**Problem statement**. Leave the images behind and copy every record exactly.
%%
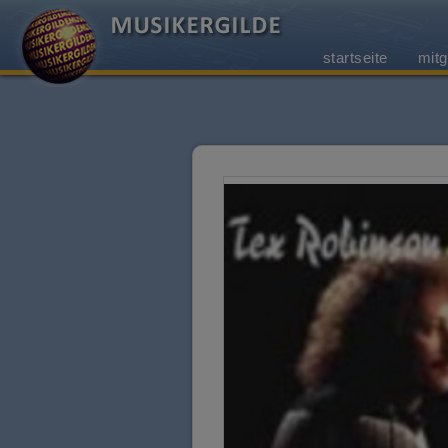
startseite
mitg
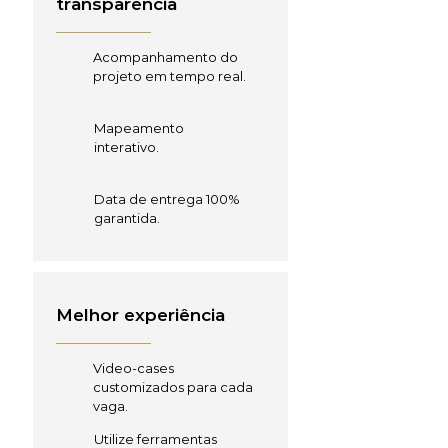
transparência
Acompanhamento do
projeto em tempo real.
Mapeamento
interativo.
Data de entrega 100%
garantida.
Melhor experiência
Video-cases
customizados para cada
vaga.
Utilize ferramentas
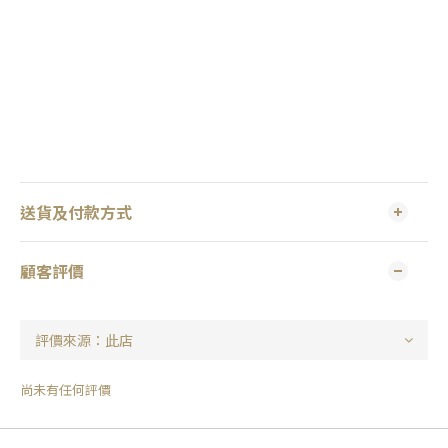
送貨及付款方式
顧客評價
尚未有任何評價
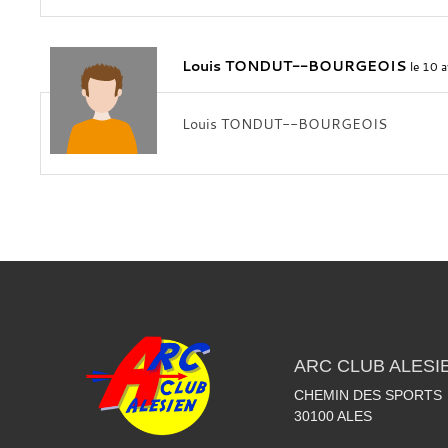
Louis TONDUT--BOURGEOIS
le 10 
Louis TONDUT--BOURGEOIS
ARC CLUB ALESI
CHEMIN DES SPORTS
30100
ALES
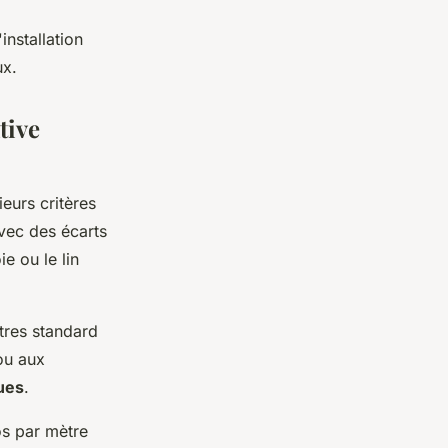
installation
ux.
tive
eurs critères
avec des écarts
e ou le lin
tres standard
ou aux
ques
.
s par mètre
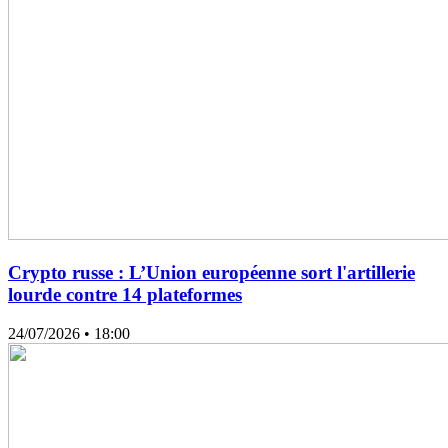
Crypto russe : L’Union européenne sort l'artillerie
lourde contre 14 plateformes
24/07/2026
• 18:00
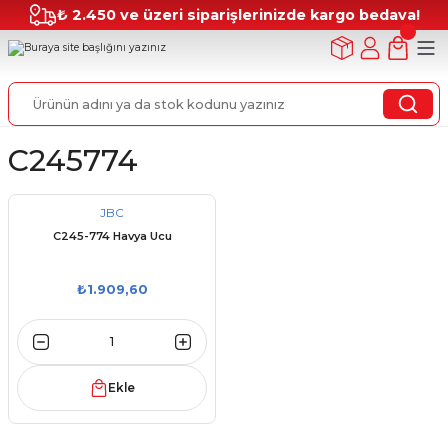
₺ 2.450 ve üzeri siparişlerinizde kargo bedava!
C245774
JBC
C245-774 Havya Ucu
₺1.909,60
Ekle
%%
**Your solution**.
startseite
mitg
transparência
Acompanhamento do
projeto em tempo real.
Mapeamento
interativo.
Data de entrega 100%
garantida.
Melhor experiência
Video-cases
customizados para cada
vaga.
Utilize ferramentas
送貨及付款方式
顧客評價
尚未有任何評價
Louis TONDUT--BOURGEOIS
le 10 
Louis TONDUT--BOURGEOIS
ARC CLUB ALESI
CHEMIN DES SPORTS
30100
ALES
installation
ux.
tive
eurs critères
avec des écarts
e ou le lin
tres standard
ou aux
ques
.
s par mètre
Crypto russe : L’Union européenne sort l'artillerie
lourde contre 14 plateformes
24/07/2026
• 18:00
₺ 2.450 ve üzeri siparişlerinizde kargo bedava!
C245774
JBC
C245-774 Havya Ucu
₺1.909,60
Ekle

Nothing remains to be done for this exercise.